• **Request 1**: In the forum thread about the overheating controller, how many fans are mounted on the heat sink, and what size are they?
• **Request 2**: Repeat word for word the part of the forum thread that opens with the words containing "Anyway the fins" and closes with "dissipate the heat.".

Any help would be appreciated.
Doug


----------



## Dougnutz (Aug 22, 2011)

Well it seems to be heat related. After a cool morning it drove perfect. I guess the heat sink or air flow is not sufficient.


----------



## Ziggythewiz (May 16, 2010)

Do you have a temp sensor or at least a laser thermometer? What size is the sink and fins?


----------



## Dougnutz (Aug 22, 2011)

I do have an infra red thermometer. 

The heat sink is about 2 in wider and longer than the controller. The fins on the bottom are thick (1/4 in) and spaced about 1/4 in apart. There are two 120 mm fans mounted directly to the heat sink. It's made of aluminum


----------



## Ziggythewiz (May 16, 2010)

What kind of temps are normal for you?

I'd get readings for resting in both hot and cold weather, cool cruising, and stuttering (thermal cutoff). The fins sound pretty small, so that may be an issue...edit, how long are the fins? 1-2" is typical for add on heat sinks, but factory ones are often much smaller.


----------



## Dougnutz (Aug 22, 2011)

I'll get readings later today. I commute by electric bike so the truck mainly sees weekend duty. 

Anyway the fins are about 1/2" definitely no where near 1"

The heat sink is pretty thick but I'm starting to think it lacks enough surface area to dissipate the heat.


----------



## Dougnutz (Aug 22, 2011)

I finally took some readings. long story made short; my charger died so I was down a week waiting on parts. In the mean time the weather has turned cooler and the problem has reduced. Further pointing to a heat issue.

Anyway I pulled over at the top of a hill after the stuttering occurred and most of the top of the controller read about 110 (degrees f) and the bottom where the heat sink is read about 120 ish. It took me about < 30 seconds to stop, get out, and read temps. I suspect the temps fell some but this doesn't seem like it's "too hot" to me. 

What sort of temps should I expect?


----------

• **Recorded information**:
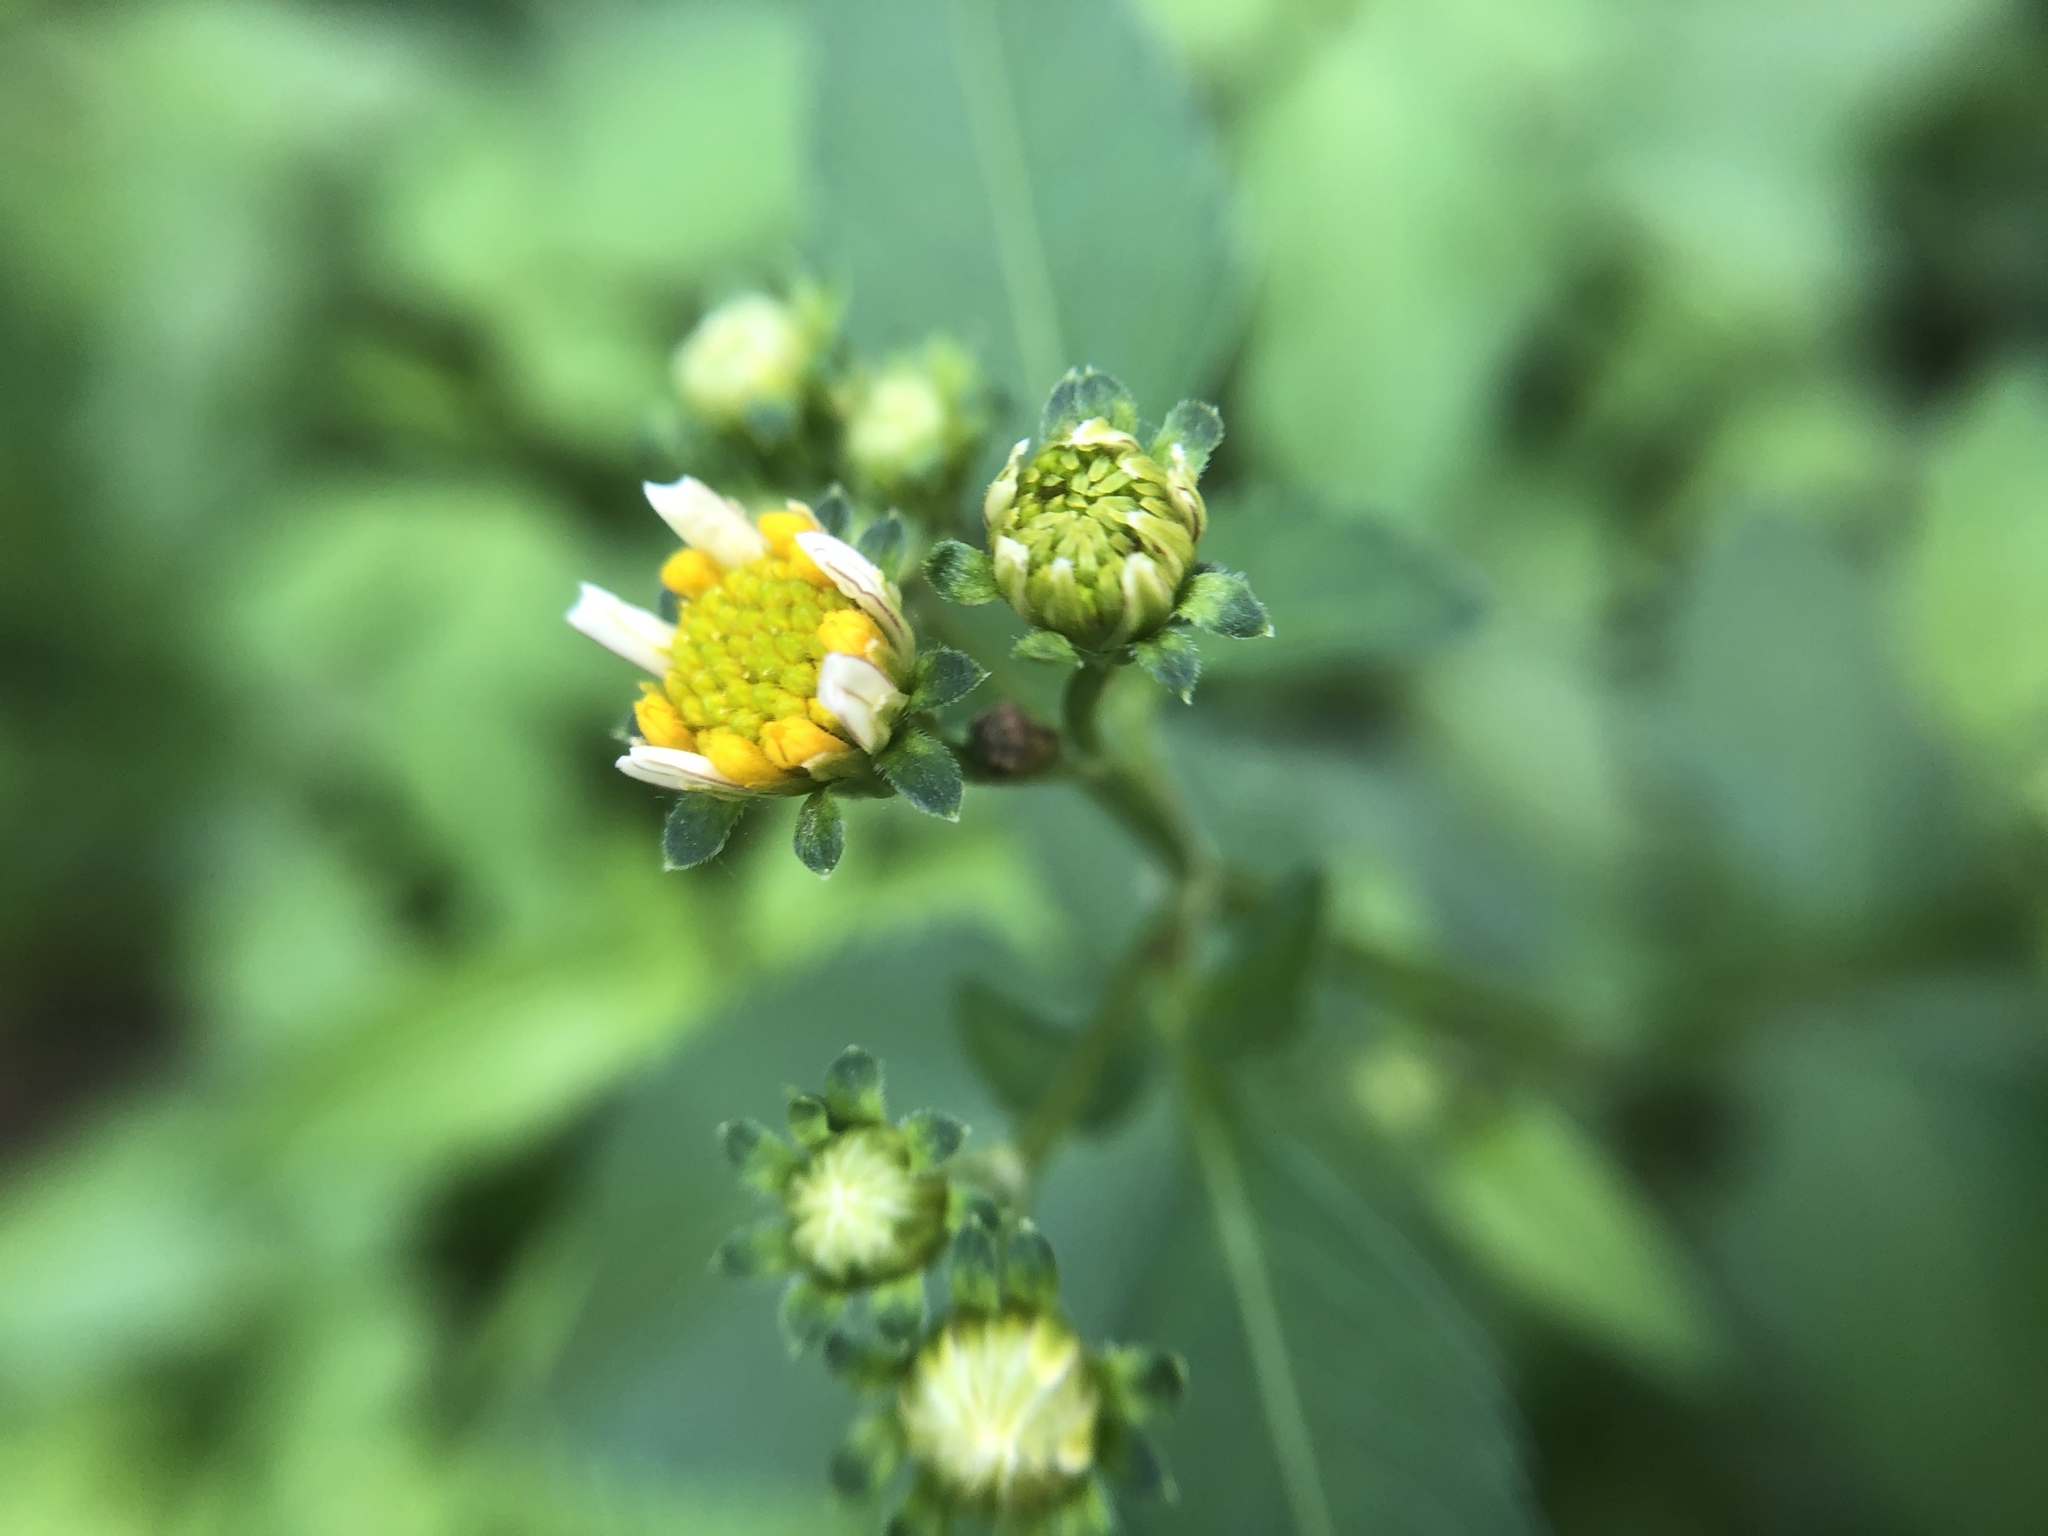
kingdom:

• **Response 1**: Two 120 mm fans.

• **Response 2**:
Anyway the fins are about 1/2" definitely no where near 1"

The heat sink is pretty thick but I'm starting to think it lacks enough surface area to dissipate the heat.